DATA FOR THE TASK Block Start
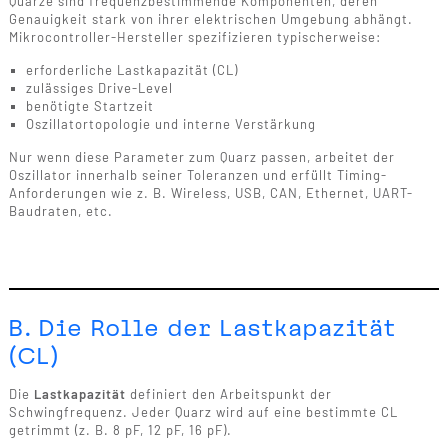
Quarze sind frequenzbestimmende Komponenten, deren
Genauigkeit stark von ihrer elektrischen Umgebung abhängt.
Mikrocontroller-Hersteller spezifizieren typischerweise:
erforderliche Lastkapazität (CL)
zulässiges Drive-Level
benötigte Startzeit
Oszillatortopologie und interne Verstärkung
Nur wenn diese Parameter zum Quarz passen, arbeitet der
Oszillator innerhalb seiner Toleranzen und erfüllt Timing-
Anforderungen wie z. B. Wireless, USB, CAN, Ethernet, UART-
Baudraten, etc.
B. Die Rolle der Lastkapazität
(CL)
Die
Lastkapazität
definiert den Arbeitspunkt der
Schwingfrequenz. Jeder Quarz wird auf eine bestimmte CL
getrimmt (z. B. 8 pF, 12 pF, 16 pF).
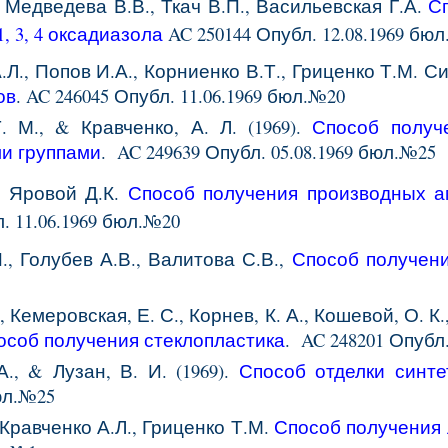
, Медведева В.В., Ткач В.П., Васильевская Г.А.
С
1, 3, 4 оксадиазола
AC 250144 Опубл. 12.08.1969 бю
.Л., Попов И.А., Корниенко В.Т., Гриценко Т.М. С
ов
. AC 246045 Опубл. 11.06.1969 бюл.№20
. М., & Кравченко, А. Л. (1969).
Способ получ
и группами
. AC 249639 Опубл. 05.08.1969 бюл.№25
,
Яровой Д.К.
Способ получения производных а
л.
11.06.1969
бюл.№2
0
., Голубев А.В., Валитова С.В.,
Способ получени
., Кемеровская, Е. С., Корнев, К. А., Кошевой, О. К
особ получения стеклопластика
.
AC 248201 Опубл.
А., & Лузан, В. И. (1969).
Способ отделки синте
юл.№2
5
 Кравченко А.Л., Гриценко Т.М.
Способ получения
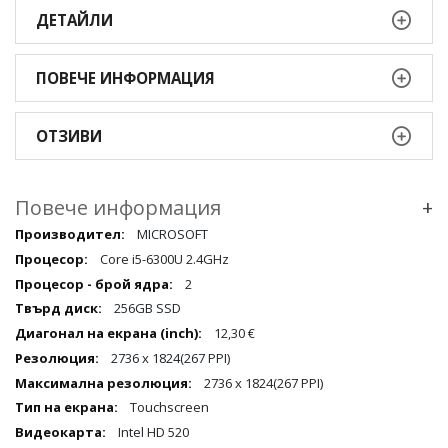
ДЕТАЙЛИ
ПОВЕЧЕ ИНФОРМАЦИЯ
ОТЗИВИ
Повече информация
+
Повече
MICROSOFT
информация
Core i5-6300U 2.4GHz
qqq
2
256GB SSD
12,30 €
2736 x 1824(267 PPI)
2736 x 1824(267 PPI)
Touchscreen
Intel HD 520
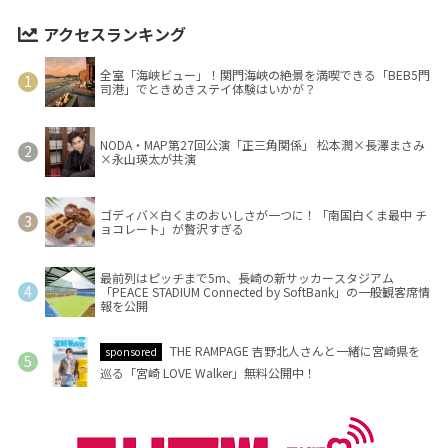
アクセスランキング
全室「海峡ビュー」！関門海峡の絶景を満喫できる「BEB5門
司港」でときめきステイ体験はいかが？
NODA・MAP第27回公演「正三角関係」 松本潤×長澤まさみ
×永山瑛太が共演
ゴディバ×白くまのおいしさが一つに！「南国白くま最中 チ
ョコレート」が贅沢すぎる
最前列はピッチまで5m、長崎の新サッカースタジアム
「PEACE STADIUM Connected by SoftBank」の一般観客席情
報を公開
THE RAMPAGE 吉野北人さんと一緒に宮崎県を
sponsored
巡る「宮崎 LOVE Walker」無料公開中！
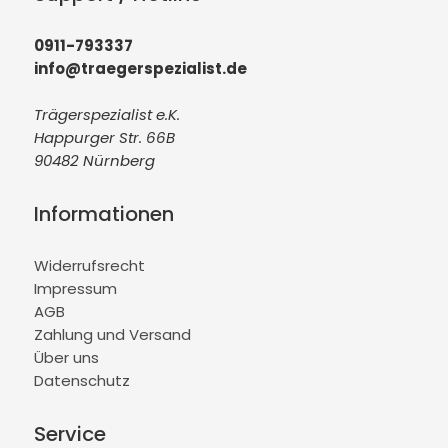
0911-793337
info@traegerspezialist.de
Trägerspezialist e.K.
Happurger Str. 66B
90482 Nürnberg
Informationen
Widerrufsrecht
Impressum
AGB
Zahlung und Versand
Über uns
Datenschutz
Service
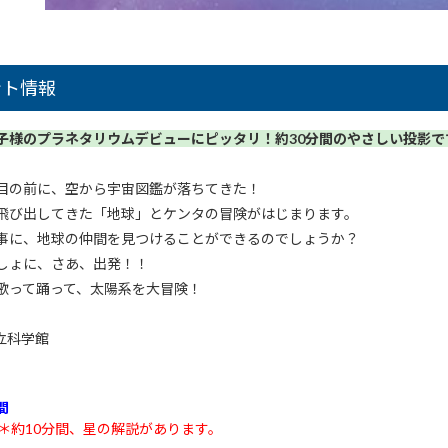
ント情報
子様のプラネタリウムデビューにピッタリ！約30分間のやさしい投影で
目の前に、空から宇宙図鑑が落ちてきた！
飛び出してきた「地球」とケンタの冒険がはじまります。
事に、地球の仲間を見つけることができるのでしょうか？
しょに、さあ、出発！！
歌って踊って、太陽系を大冒険！
立科学館
間
＊約10分間、星の解説があります。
DATA FOR THE TASK Block End
Only one part of the material above is wanted: the lines from the one with "Способ получения производных а" up to and including the one with "司港」でときめきステイ体験はいかが？". Please copy them exactly, pictures left out.

Способ получения производных а
л.
11.06.1969
бюл.№2
0
., Голубев А.В., Валитова С.В.,
Способ получени
., Кемеровская, Е. С., Корнев, К. А., Кошевой, О. К
особ получения стеклопластика
.
AC 248201 Опубл.
А., & Лузан, В. И. (1969).
Способ отделки синте
юл.№2
5
 Кравченко А.Л., Гриценко Т.М.
Способ получения
ДЕТАЙЛИ
ПОВЕЧЕ ИНФОРМАЦИЯ
ОТЗИВИ
Повече информация
+
Повече
MICROSOFT
информация
Core i5-6300U 2.4GHz
qqq
2
256GB SSD
12,30 €
2736 x 1824(267 PPI)
2736 x 1824(267 PPI)
Touchscreen
Intel HD 520
アクセスランキング
全室「海峡ビュー」！関門海峡の絶景を満喫できる「BEB5門
司港」でときめきステイ体験はいかが？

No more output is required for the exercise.